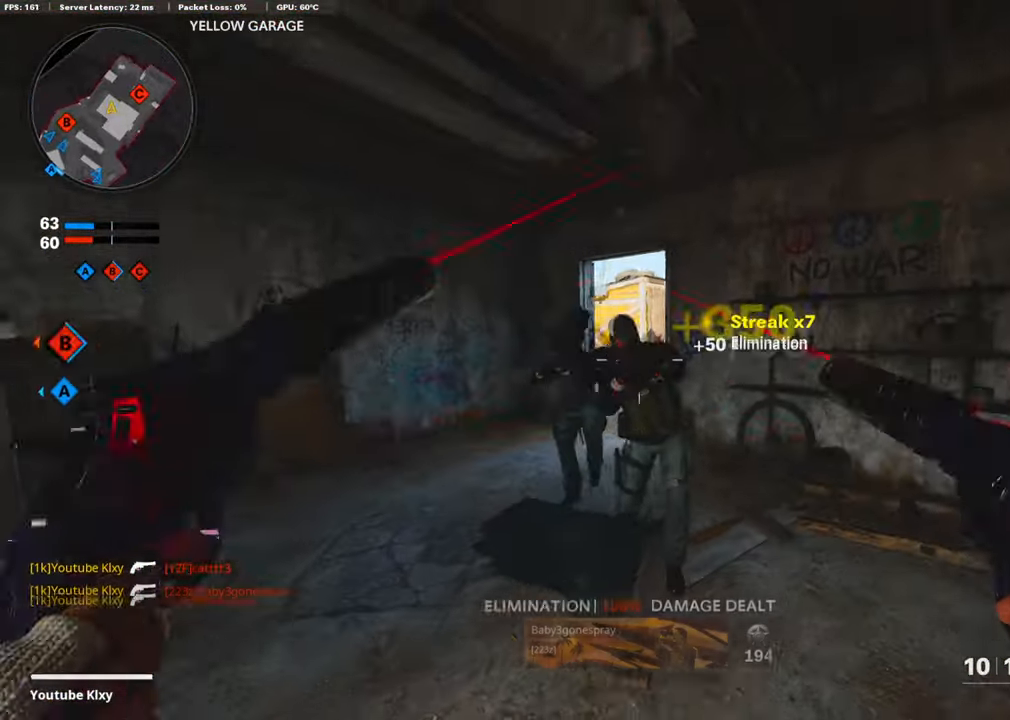
{"buttons": [], "left_stick": "left", "right_stick": "center", "events": [[34, "L1", "up"], [34, "R1", "up"], [34, "right_stick", "center"], [101, "L1", "down"], [101, "R1", "down"], [151, "L1", "up"], [151, "right_stick", "down-left"], [185, "R1", "up"], [252, "CROSS", "down"], [252, "L1", "down"], [252, "R1", "down"], [252, "right_stick", "down"], [387, "CROSS", "up"], [387, "L1", "up"], [437, "R1", "up"], [454, "right_stick", "center"]]}
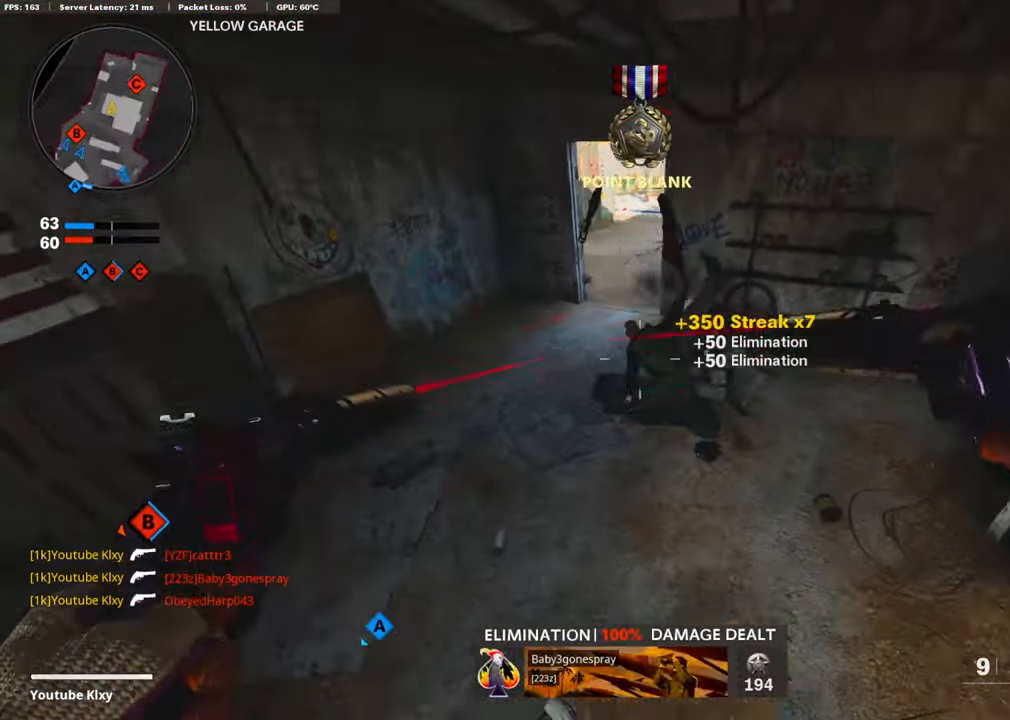
{"buttons": [], "left_stick": "left", "right_stick": "left", "events": [[134, "left_stick", "down-right"], [134, "right_stick", "up"], [319, "SQUARE", "down"], [336, "SQUARE", "up"], [336, "right_stick", "left"], [420, "left_stick", "down-left"], [504, "left_stick", "left"]]}
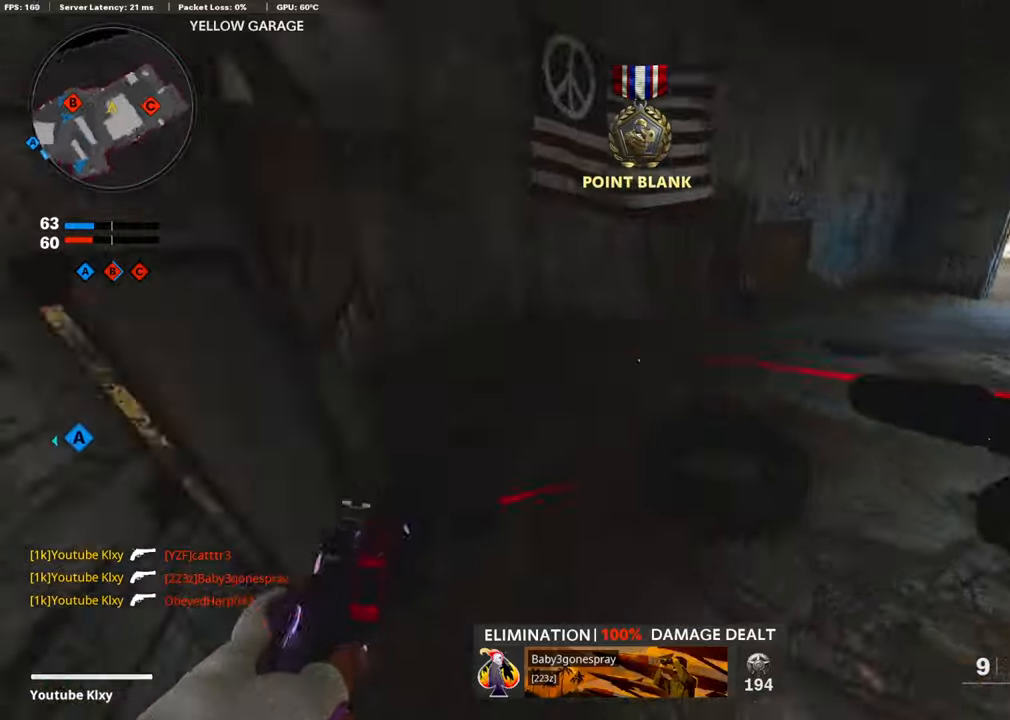
{"buttons": [], "left_stick": "up-left", "right_stick": "center", "events": [[101, "L3", "down"], [101, "left_stick", "up-left"], [168, "right_stick", "center"], [252, "L3", "up"], [252, "left_stick", "up"], [370, "right_stick", "up-left"], [420, "left_stick", "up-left"], [488, "right_stick", "center"]]}
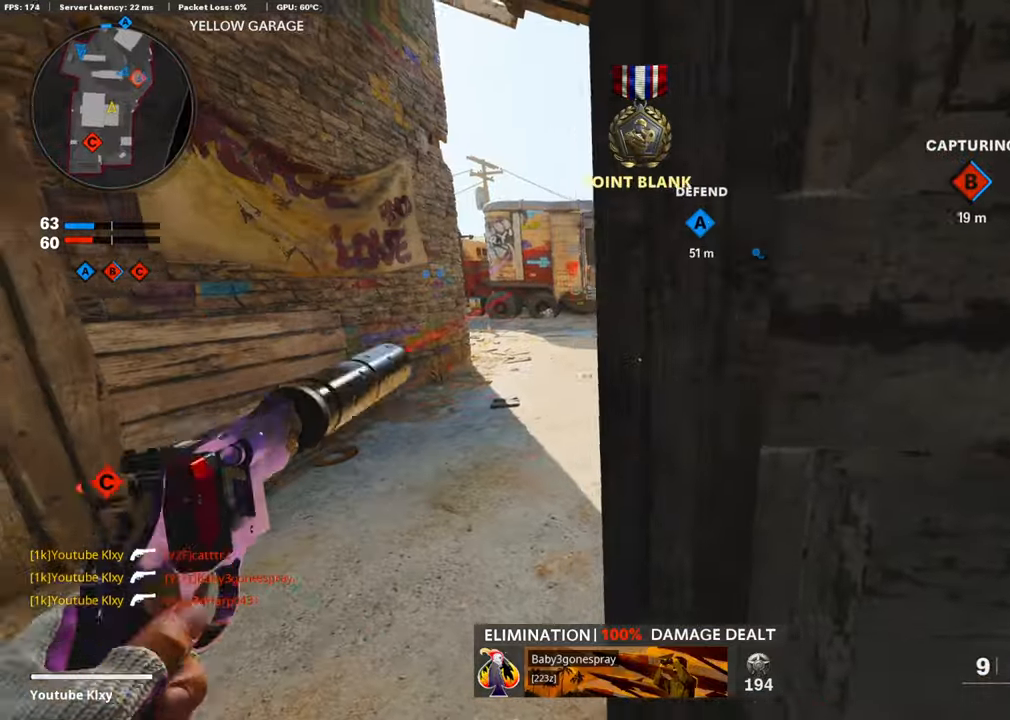
{"buttons": [], "left_stick": "up", "right_stick": "left", "events": [[101, "L3", "down"], [337, "left_stick", "up"], [421, "L3", "up"], [421, "right_stick", "left"]]}
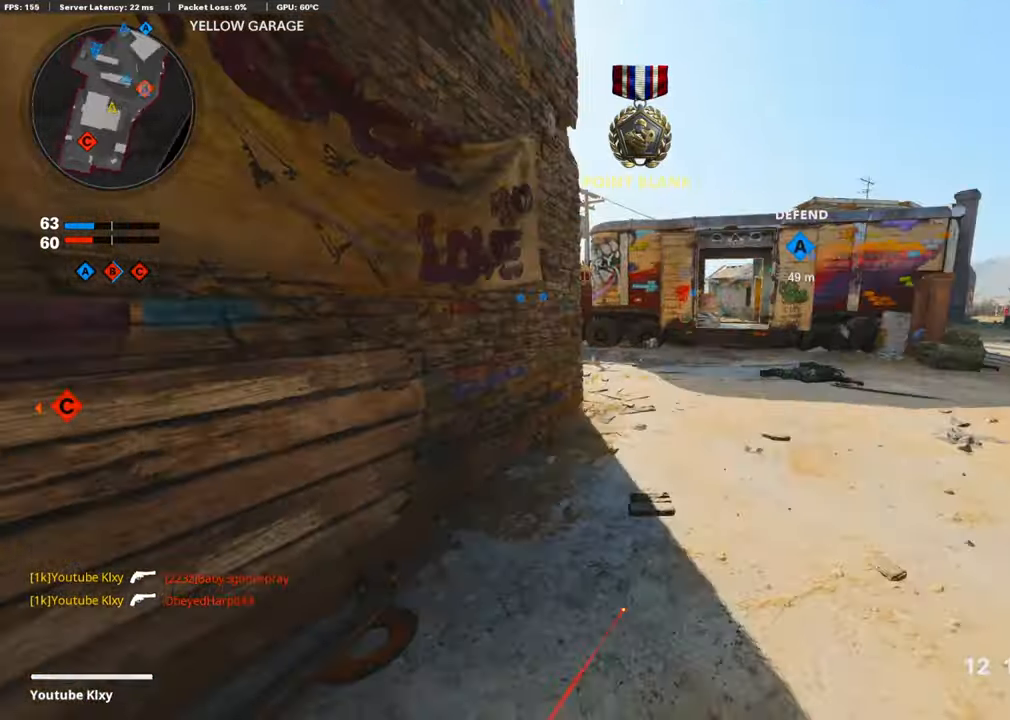
{"buttons": [], "left_stick": "up", "right_stick": "left", "events": [[50, "R3", "down"], [50, "right_stick", "up"], [151, "right_stick", "center"], [201, "R3", "up"], [319, "L3", "down"], [319, "R3", "down"], [437, "L3", "up"], [437, "R3", "up"], [437, "right_stick", "left"]]}
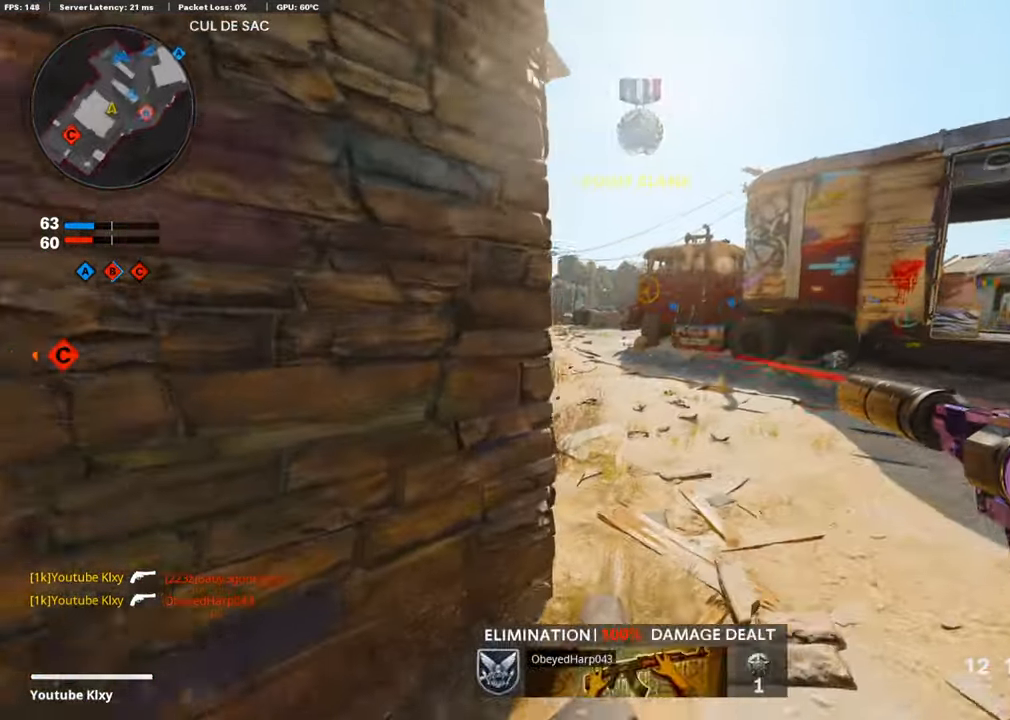
{"buttons": [], "left_stick": "up", "right_stick": "center", "events": [[50, "L3", "down"], [202, "right_stick", "center"], [286, "right_stick", "left"], [454, "right_stick", "center"], [504, "L3", "up"]]}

☆ ☆ ☆

» About this task
Because the pictures are not wanted, retype only the text of every record, exactly as given.

» Your solution
{"buttons": [], "left_stick": "left", "right_stick": "center", "events": [[34, "L1", "up"], [34, "R1", "up"], [34, "right_stick", "center"], [101, "L1", "down"], [101, "R1", "down"], [151, "L1", "up"], [151, "right_stick", "down-left"], [185, "R1", "up"], [252, "CROSS", "down"], [252, "L1", "down"], [252, "R1", "down"], [252, "right_stick", "down"], [387, "CROSS", "up"], [387, "L1", "up"], [437, "R1", "up"], [454, "right_stick", "center"]]}
{"buttons": [], "left_stick": "left", "right_stick": "left", "events": [[134, "left_stick", "down-right"], [134, "right_stick", "up"], [319, "SQUARE", "down"], [336, "SQUARE", "up"], [336, "right_stick", "left"], [420, "left_stick", "down-left"], [504, "left_stick", "left"]]}
{"buttons": [], "left_stick": "up-left", "right_stick": "center", "events": [[101, "L3", "down"], [101, "left_stick", "up-left"], [168, "right_stick", "center"], [252, "L3", "up"], [252, "left_stick", "up"], [370, "right_stick", "up-left"], [420, "left_stick", "up-left"], [488, "right_stick", "center"]]}
{"buttons": [], "left_stick": "up", "right_stick": "left", "events": [[101, "L3", "down"], [337, "left_stick", "up"], [421, "L3", "up"], [421, "right_stick", "left"]]}
{"buttons": [], "left_stick": "up", "right_stick": "left", "events": [[50, "R3", "down"], [50, "right_stick", "up"], [151, "right_stick", "center"], [201, "R3", "up"], [319, "L3", "down"], [319, "R3", "down"], [437, "L3", "up"], [437, "R3", "up"], [437, "right_stick", "left"]]}
{"buttons": [], "left_stick": "up", "right_stick": "center", "events": [[50, "L3", "down"], [202, "right_stick", "center"], [286, "right_stick", "left"], [454, "right_stick", "center"], [504, "L3", "up"]]}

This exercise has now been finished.